Polacy prowadzą wykopaliska archeologiczne nad Nilem już od 1937 roku. Pierwsze stosunki dyplomatyczne nawiązaliśmy z Egiptem w połowie okresu międzywojennego.
12 czerwca 2017 r. odbył się na Uniwersytecie Warszawskim wernisaż kilku wystaw z okazji podwójnego jubileuszu. Świętujemy jednocześnie 80-lecie polskiej archeologii w Egipcie i Nubii oraz 90-lecie nawiązania stosunków dyplomatycznych między Polską i Egiptem.
Pracownicy uniwersytetu przygotowali ekspozycję złożoną z kilkudziesięciu plansz, na których przedstawiono dzieje polskich badań archeologicznych na terenie Egiptu i Nubii, począwszy od czasów prof. Kazimierza Michałowskiego (1901–1981), twórcy polskiej szkoły archeologii śródziemnomorskiej, aż po chwilę obecną.
Natomiast w sali Muzeum Uniwersytetu Warszawskiego na piętrze Pałacu Tyszkiewiczów-Potockich wystawiono w podświetlanych gablotach małą grupę, ale za to oryginalnych zabytków pochodzących z pierwszych polsko-francuskich wykopalisk w Edfu w Górnym Egipcie (1937–39), które zasiliły niegdyś kolekcję starożytności Muzeum Narodowego w Warszawie.
Polska–Egipt w 20-leciu międzywojennym
Część sali wystawowej w budynku dawnej Biblioteki UW poświęcono stosunkom dyplomatycznym między Polską i Egiptem, które zawiązały się dość późno, bo dopiero w 1927 r.
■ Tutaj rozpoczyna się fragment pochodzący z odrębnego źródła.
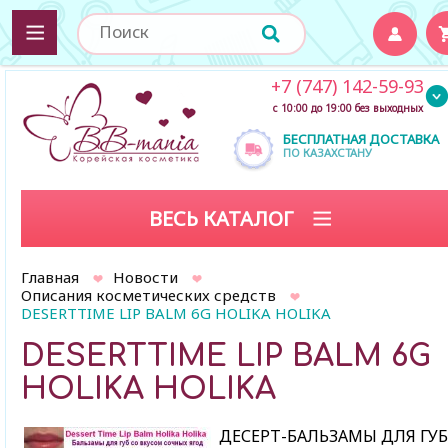
+7 (747) 142-59-93
с 10:00 до 19:00 без выходных
БЕСПЛАТНАЯ ДОСТАВКА
ПО КАЗАХСТАНУ
ВЕСЬ КАТАЛОГ
Главная
Новости
Описания косметических средств
DESERTTIME LIP BALM 6G HOLIKA HOLIKA
DESERTTIME LIP BALM 6G
HOLIKA HOLIKA
ДЕСЕРТ-БАЛЬЗАМЫ ДЛЯ ГУБ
Wiadomo dlaczego. Po prostu aż do końca I wojny światowej Polska nie istniała jako niezależny byt państwowy. Po odzyskaniu niepodległości miała wiele innych spraw na głowie. Cieszy jednak fakt, że kontakty między naszymi krajami były w okresie międzywojennym dość intensywne i dotyczyły m.in. młodzieży (harcerze, studenci) i środowisk mniejszościowych (polscy muzułmanie pochodzenia tatarskiego), a nie tylko samych polityków.
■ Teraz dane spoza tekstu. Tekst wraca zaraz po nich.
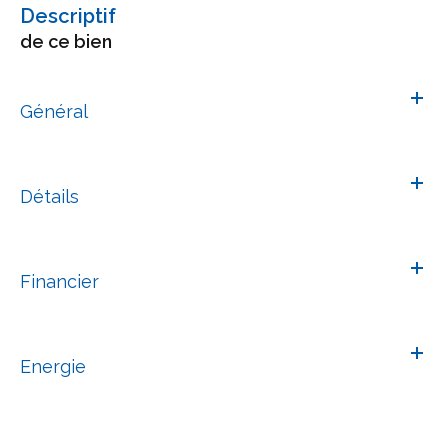
descriptif
de ce bien
Général
Détails
Financier
Energie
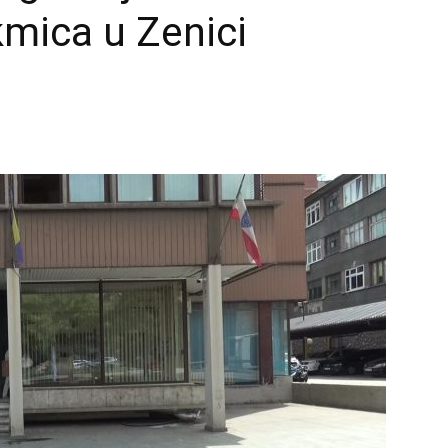
mica u Zenici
Polska archeologia Egiptu i Nubii w światowej lidze
Polscy badacze przeszłości nie mają się czego wstydzić. Wie o tym każdy, kto zapoznał się z dokonaniami polskich archeologów w dolinie Nilu. Zresztą nie tylko w dolinie, bo Polacy prowadzą (lub niedawno prowadzili) wykopaliska również na obszarze pustyń i nad brzegami obu mórz – Czerwonego i Śródziemnego.
Szkoda tylko, że materialne warunki pracy naszych naukowców odbiegają od zachodnich standardów. Przyzwyczajeni jesteśmy do ciągłych kompromisów. Organizując ekspedycję naukową do Egiptu, musimy liczyć się wręcz z banalnymi trudnościami, takimi jak np. brak wystarczających środków na przelot i utrzymanie ekipy na miejscu, które raczej nie dotyczą francuskich czy niemieckich kolegów.
W dodatku koszty badań nigdy nie stoją w miejscu, tylko zawsze rosną, a pieniądze zwykle pozostają nadal te same, a czasem nawet kurczą się, jak stało się po ostatniej rewolucji, kiedy rząd Egiptu wycofał się ze współfinansowania niektórych zagranicznych misji. Tym bardziej należy cieszyć się, że polska nauka przy tak znacznych ograniczeniach jest w stanie osiągać sukcesy.
Wszystkie ekspozycje można oglądać na Uniwersytecie Warszawskim bezpłatnie do połowy lipca. Bardzo polecam, bo to świetna okazja, by szybko uzyskać dużo ciekawych i użytecznych informacji, jakie zwykle wyszukujemy godzinami w internecie na stronach instytucji i misji archeologicznych.